(Aim 1):
Answer these questions about the forum post:
(a) In which town was it a peaceful day?
(b) Who attacked on Daniel Phantom's graduation day?
(c) What is the title of the roleplay?

>> Begin Source document

# Roleplaying Forums > Roleplay Of The Week >  Roleplay of the Week 02/13/2019

## Kris

The smell of cleaning supplies, plain white walls, metal beds and tan-ish colored curtains. Mixed with the pain and the blood. The distress and the hurt. They run tests on us, most of them painful. Any surgeries they do on us are while we are fully aware of what is going on. Our screams of pain, they seem to enjoy it. Please, spare my cousin and I.

It was a peaceful day in Amity Park. The sun was shining, birds were singing, everyone was happy and there was not a cloud in the sky. The temperature was prefect too. Not too hot, not too cold. But, it had to happen on Daniel Phantom's high school graduation day. The Guys In White attacked. They upgraded their ghost catching gear, and they were overall more powerful. Danielle Phantom, Daniel's clone and "cousin" was there as well. Both Daniel and Danielle fought against them, but with no luck. They were knocked out, and brought to a government research lab that studied ghosts. Not too long after they woke up again, they were separated into different parts of the lab. Then, the tests began. The painful tests. Threats of death have happened to both Daniel and Danielle if they tried to escape. Will Daniel and Danielle escape and see each other again? Find out in this RP...

Danny Phantom: Captured By The Government

----------

>> End Source document
>> Begin Material for the task

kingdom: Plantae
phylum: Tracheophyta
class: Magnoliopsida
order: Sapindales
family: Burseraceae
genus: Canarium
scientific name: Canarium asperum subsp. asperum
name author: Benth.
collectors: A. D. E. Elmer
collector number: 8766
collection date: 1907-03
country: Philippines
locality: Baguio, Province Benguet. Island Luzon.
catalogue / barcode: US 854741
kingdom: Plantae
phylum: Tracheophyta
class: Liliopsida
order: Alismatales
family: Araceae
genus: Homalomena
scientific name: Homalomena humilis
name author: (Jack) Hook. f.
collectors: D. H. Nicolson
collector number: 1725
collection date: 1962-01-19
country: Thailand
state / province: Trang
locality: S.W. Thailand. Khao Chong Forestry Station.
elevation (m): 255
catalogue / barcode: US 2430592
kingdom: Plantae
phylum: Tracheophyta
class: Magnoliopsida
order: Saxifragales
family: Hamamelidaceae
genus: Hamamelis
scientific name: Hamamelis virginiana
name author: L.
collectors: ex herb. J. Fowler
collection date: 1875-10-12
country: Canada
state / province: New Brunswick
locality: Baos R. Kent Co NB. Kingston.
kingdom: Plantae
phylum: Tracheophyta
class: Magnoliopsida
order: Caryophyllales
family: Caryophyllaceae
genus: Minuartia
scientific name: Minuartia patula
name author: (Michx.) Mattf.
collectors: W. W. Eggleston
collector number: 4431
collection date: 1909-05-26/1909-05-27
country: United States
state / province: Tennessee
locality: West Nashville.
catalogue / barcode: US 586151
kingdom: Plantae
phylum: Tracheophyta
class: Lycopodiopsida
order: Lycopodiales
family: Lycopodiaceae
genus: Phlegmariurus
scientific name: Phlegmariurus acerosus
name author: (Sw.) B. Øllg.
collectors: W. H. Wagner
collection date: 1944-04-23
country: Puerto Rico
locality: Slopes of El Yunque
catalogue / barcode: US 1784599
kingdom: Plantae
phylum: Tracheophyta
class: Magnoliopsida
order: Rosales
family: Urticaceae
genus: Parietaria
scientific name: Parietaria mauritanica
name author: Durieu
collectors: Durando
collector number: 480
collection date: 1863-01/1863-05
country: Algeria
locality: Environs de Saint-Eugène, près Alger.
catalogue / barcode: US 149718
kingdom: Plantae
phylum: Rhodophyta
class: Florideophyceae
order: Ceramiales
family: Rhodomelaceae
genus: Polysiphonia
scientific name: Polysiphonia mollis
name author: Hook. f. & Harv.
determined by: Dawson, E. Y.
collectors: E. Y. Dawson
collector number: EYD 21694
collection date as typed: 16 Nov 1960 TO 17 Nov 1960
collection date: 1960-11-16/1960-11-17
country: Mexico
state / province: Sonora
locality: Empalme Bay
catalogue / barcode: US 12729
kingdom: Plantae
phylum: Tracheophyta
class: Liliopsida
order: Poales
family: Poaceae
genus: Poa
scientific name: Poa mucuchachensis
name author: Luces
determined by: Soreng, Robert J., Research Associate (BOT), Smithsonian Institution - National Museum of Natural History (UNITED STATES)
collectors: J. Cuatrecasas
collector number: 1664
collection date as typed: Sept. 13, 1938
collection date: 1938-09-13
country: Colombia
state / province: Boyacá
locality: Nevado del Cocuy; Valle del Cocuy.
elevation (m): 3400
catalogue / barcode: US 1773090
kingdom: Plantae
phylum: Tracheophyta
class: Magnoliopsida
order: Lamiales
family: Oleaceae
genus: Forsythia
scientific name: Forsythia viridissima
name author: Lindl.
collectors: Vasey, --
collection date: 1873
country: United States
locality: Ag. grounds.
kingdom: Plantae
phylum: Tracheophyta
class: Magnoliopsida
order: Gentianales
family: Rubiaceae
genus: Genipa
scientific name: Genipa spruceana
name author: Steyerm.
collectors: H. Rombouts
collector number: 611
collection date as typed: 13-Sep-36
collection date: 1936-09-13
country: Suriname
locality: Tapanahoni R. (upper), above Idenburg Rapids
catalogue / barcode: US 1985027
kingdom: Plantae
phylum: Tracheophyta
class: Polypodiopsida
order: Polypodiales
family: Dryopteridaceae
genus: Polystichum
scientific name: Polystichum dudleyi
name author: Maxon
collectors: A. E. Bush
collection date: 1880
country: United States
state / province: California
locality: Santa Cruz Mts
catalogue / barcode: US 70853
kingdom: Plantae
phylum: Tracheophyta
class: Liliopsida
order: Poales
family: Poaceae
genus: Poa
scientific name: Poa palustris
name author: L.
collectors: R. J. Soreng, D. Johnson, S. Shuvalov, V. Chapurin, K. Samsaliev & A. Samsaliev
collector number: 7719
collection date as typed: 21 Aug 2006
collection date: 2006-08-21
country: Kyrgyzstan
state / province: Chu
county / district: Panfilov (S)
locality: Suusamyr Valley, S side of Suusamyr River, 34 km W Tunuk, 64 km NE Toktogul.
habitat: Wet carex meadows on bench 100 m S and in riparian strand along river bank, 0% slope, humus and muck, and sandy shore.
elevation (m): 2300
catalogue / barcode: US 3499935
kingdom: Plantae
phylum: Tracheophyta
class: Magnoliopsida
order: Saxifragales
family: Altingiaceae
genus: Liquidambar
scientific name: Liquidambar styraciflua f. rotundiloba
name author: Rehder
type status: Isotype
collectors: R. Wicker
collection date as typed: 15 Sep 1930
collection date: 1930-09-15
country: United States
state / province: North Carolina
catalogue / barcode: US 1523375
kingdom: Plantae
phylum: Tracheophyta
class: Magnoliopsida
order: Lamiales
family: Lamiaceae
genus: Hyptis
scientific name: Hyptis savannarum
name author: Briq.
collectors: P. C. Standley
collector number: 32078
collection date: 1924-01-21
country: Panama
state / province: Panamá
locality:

>> End Material for the task

(Aim 2): Rewrite the records from their first line through the line containing "class: Lycopodiopsida", changing "collectors" to "collected by" and leaving everything else untouched.

(Written answer 1):
(a) Amity Park
(b) The Guys In White
(c) Danny Phantom: Captured By The Government

(Written answer 2):
kingdom: Plantae
phylum: Tracheophyta
class: Magnoliopsida
order: Sapindales
family: Burseraceae
genus: Canarium
scientific name: Canarium asperum subsp. asperum
name author: Benth.
collected by: A. D. E. Elmer
collector number: 8766
collection date: 1907-03
country: Philippines
locality: Baguio, Province Benguet. Island Luzon.
catalogue / barcode: US 854741
kingdom: Plantae
phylum: Tracheophyta
class: Liliopsida
order: Alismatales
family: Araceae
genus: Homalomena
scientific name: Homalomena humilis
name author: (Jack) Hook. f.
collected by: D. H. Nicolson
collector number: 1725
collection date: 1962-01-19
country: Thailand
state / province: Trang
locality: S.W. Thailand. Khao Chong Forestry Station.
elevation (m): 255
catalogue / barcode: US 2430592
kingdom: Plantae
phylum: Tracheophyta
class: Magnoliopsida
order: Saxifragales
family: Hamamelidaceae
genus: Hamamelis
scientific name: Hamamelis virginiana
name author: L.
collected by: ex herb. J. Fowler
collection date: 1875-10-12
country: Canada
state / province: New Brunswick
locality: Baos R. Kent Co NB. Kingston.
kingdom: Plantae
phylum: Tracheophyta
class: Magnoliopsida
order: Caryophyllales
family: Caryophyllaceae
genus: Minuartia
scientific name: Minuartia patula
name author: (Michx.) Mattf.
collected by: W. W. Eggleston
collector number: 4431
collection date: 1909-05-26/1909-05-27
country: United States
state / province: Tennessee
locality: West Nashville.
catalogue / barcode: US 586151
kingdom: Plantae
phylum: Tracheophyta
class: Lycopodiopsida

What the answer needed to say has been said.